3. Donde, como já escrevi, ficaria muitíssimo admirado se Sampaio não cedesse à estratégia do golpe palaciano. Protestando, mostrando-se muito incomodado mas refugiando-se na lógica formal da CRP como todos os fracos.
4. Alguns PSD's - de que JPP será o expoente máximo - julgam que o poder também reside na sua opinião mediática. Erro. Naquele partido em que a única ideologia é o poder pelo poder, este está em quem o pode dar ou conservar. Santana Lopes pode. Aliás, talvez seja o único em condições de o conseguir. O que fará com a imensa maioria dos membros do aparelho do partido já colocados no aparelho do Estado ou com (i)legítimas expectativas de o virem a ser lhe concedam o seu apoio fervoroso.
5. O mesmo acabará por acontecer com os poucos dirigentes social-democratas que já estão para além dessa lógica de empregos - na hora da verdade, i. é num eventual Congresso, desaparecerão as dúvidas, dissipar-se-ão as inimizades antigas, as declarações afrontosas serão esquecidas e todos, mesmo todos, estarão ao lado de Santana Lopes em nome da "unidade do partido" ou de um indecifrável "interesse nacional".
6. Assim farão Marques Mendes, Ferreira Leite, Miguel Veiga e Marcelo Rebelo de Sousa e todos os outros que, por agora, se mostram enxofrados com o desfecho óbvio da golpada.
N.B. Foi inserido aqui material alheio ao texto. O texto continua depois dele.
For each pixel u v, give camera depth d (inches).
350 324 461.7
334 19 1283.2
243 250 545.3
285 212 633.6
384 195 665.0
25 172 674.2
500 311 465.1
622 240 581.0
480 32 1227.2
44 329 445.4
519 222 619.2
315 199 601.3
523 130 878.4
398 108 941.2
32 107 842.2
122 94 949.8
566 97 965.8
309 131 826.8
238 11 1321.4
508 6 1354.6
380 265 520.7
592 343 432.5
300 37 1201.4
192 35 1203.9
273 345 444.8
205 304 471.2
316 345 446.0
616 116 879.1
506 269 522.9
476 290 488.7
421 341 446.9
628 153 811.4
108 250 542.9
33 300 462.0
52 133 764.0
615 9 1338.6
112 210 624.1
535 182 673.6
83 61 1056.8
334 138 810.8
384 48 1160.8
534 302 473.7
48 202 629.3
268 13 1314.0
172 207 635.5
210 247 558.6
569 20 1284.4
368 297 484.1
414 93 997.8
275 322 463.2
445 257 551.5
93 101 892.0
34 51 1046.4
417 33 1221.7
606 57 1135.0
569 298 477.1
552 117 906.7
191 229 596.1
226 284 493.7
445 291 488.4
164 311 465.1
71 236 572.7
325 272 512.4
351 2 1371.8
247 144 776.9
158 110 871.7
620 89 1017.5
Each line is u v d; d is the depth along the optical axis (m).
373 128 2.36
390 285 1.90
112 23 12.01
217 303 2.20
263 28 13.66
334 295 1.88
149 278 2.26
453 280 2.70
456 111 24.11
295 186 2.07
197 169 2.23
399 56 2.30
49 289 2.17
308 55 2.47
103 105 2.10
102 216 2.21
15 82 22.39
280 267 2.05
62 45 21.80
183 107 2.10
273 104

7. Quanto a JPP terá exactamente a mesma posição que assumiu nestas últimas eleições europeias - depois de ter bramido insistentemente contra a "constituição" europeia, chegada a campanha eleitoral remeteu-se ao prudente silêncio dos intelectuais acomodados. Quando Santana for primeiro-ministro será curioso verificar a "evolução" dos comentários, das críticas e dos remoques sob forma poética.